Every line below that contains the word "after" must be copied.
Data under study Block Start
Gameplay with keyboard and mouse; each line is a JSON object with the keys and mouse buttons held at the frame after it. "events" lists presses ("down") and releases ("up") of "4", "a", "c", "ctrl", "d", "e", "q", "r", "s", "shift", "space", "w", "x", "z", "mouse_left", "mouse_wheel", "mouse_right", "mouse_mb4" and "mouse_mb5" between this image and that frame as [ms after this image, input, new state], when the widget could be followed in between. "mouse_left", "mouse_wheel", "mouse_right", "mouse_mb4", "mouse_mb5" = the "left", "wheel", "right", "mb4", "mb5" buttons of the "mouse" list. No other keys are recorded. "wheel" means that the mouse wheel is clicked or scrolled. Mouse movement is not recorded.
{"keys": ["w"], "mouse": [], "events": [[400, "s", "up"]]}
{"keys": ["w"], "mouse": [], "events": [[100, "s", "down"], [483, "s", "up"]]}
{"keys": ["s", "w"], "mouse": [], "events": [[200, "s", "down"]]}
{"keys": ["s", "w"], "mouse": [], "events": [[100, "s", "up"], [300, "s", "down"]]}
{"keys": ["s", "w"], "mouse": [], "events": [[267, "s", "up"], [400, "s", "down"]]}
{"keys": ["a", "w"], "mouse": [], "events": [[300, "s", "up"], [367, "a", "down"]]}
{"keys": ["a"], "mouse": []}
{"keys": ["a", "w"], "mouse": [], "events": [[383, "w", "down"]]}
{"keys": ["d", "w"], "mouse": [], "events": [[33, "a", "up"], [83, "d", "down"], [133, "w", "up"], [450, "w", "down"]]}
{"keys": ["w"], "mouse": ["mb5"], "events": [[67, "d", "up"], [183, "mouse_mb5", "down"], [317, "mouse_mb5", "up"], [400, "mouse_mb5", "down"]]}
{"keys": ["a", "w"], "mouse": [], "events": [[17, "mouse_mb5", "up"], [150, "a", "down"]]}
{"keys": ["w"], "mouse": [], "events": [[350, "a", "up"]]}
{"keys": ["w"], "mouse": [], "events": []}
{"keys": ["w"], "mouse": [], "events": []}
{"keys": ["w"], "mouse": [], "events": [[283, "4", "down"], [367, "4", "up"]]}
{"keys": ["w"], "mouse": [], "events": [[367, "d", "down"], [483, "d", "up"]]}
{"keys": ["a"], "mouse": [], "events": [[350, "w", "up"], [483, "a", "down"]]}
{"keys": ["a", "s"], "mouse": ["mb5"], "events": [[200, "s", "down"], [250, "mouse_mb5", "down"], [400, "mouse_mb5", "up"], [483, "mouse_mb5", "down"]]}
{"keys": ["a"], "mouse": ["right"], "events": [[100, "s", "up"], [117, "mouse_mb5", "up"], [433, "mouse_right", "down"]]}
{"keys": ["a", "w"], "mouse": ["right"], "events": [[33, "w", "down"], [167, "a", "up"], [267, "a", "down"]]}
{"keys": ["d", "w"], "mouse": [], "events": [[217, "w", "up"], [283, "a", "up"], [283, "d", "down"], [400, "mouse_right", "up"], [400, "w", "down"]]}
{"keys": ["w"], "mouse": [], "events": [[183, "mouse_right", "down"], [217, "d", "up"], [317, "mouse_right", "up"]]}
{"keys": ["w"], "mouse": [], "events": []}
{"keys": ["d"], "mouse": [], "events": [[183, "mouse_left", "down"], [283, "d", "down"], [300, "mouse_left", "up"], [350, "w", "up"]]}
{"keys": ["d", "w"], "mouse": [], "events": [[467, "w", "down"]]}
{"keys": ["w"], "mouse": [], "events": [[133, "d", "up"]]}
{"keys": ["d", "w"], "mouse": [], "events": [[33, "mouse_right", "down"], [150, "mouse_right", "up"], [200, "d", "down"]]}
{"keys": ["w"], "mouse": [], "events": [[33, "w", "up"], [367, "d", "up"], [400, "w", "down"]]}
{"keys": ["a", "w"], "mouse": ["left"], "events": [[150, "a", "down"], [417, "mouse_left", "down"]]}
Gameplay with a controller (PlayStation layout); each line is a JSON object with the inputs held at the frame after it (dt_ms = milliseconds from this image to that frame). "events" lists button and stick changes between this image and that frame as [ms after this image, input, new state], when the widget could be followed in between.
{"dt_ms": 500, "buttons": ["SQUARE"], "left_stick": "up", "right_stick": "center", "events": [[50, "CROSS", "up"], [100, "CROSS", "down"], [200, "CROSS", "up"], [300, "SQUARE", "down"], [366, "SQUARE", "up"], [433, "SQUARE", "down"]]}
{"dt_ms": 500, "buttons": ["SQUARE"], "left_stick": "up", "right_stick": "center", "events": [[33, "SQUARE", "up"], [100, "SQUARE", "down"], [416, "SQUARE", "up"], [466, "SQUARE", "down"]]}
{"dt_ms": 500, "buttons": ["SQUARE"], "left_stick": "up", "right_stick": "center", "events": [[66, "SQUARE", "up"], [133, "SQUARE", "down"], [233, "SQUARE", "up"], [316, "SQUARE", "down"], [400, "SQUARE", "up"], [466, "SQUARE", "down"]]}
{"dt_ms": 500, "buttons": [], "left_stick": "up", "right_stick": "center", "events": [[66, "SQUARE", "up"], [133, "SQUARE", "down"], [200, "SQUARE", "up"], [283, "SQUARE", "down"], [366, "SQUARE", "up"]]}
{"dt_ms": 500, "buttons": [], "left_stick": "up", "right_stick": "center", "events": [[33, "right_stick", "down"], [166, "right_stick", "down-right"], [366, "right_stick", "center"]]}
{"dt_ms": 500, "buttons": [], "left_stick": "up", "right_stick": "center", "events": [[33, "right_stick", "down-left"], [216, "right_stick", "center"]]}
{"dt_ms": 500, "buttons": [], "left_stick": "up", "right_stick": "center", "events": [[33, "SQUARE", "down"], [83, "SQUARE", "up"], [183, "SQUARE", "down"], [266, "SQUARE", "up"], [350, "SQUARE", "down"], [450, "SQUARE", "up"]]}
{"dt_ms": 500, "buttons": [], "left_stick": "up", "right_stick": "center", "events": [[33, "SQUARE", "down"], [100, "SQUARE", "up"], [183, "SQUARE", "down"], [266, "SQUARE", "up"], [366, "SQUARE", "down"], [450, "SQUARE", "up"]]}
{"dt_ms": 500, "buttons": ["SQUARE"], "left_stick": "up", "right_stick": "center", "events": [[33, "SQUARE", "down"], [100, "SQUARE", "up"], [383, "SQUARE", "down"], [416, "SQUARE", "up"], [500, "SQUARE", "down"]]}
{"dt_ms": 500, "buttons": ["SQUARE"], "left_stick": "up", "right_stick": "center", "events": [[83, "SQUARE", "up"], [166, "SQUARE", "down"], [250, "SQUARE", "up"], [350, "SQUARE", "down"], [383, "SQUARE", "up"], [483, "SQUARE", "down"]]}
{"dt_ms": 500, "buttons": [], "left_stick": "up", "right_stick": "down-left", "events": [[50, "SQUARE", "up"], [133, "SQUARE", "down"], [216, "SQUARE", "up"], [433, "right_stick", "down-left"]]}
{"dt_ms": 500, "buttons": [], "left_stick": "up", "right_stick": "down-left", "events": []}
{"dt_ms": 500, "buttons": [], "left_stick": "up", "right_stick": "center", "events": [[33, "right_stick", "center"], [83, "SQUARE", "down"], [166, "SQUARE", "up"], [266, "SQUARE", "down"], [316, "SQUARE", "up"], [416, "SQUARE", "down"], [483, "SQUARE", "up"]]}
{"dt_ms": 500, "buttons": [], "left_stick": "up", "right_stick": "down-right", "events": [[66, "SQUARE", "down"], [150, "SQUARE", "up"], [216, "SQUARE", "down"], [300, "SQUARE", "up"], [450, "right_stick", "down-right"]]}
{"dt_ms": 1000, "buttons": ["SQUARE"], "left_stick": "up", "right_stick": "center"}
Data under study Block End
- [Reply]
Gameplay with keyboard and mouse; each line is a JSON object with the keys and mouse buttons held at the frame after it. "events" lists presses ("down") and releases ("up") of "4", "a", "c", "ctrl", "d", "e", "q", "r", "s", "shift", "space", "w", "x", "z", "mouse_left", "mouse_wheel", "mouse_right", "mouse_mb4" and "mouse_mb5" between this image and that frame as [ms after this image, input, new state], when the widget could be followed in between. "mouse_left", "mouse_wheel", "mouse_right", "mouse_mb4", "mouse_mb5" = the "left", "wheel", "right", "mb4", "mb5" buttons of the "mouse" list. No other keys are recorded. "wheel" means that the mouse wheel is clicked or scrolled. Mouse movement is not recorded.
Gameplay with a controller (PlayStation layout); each line is a JSON object with the inputs held at the frame after it (dt_ms = milliseconds from this image to that frame). "events" lists button and stick changes between this image and that frame as [ms after this image, input, new state], when the widget could be followed in between.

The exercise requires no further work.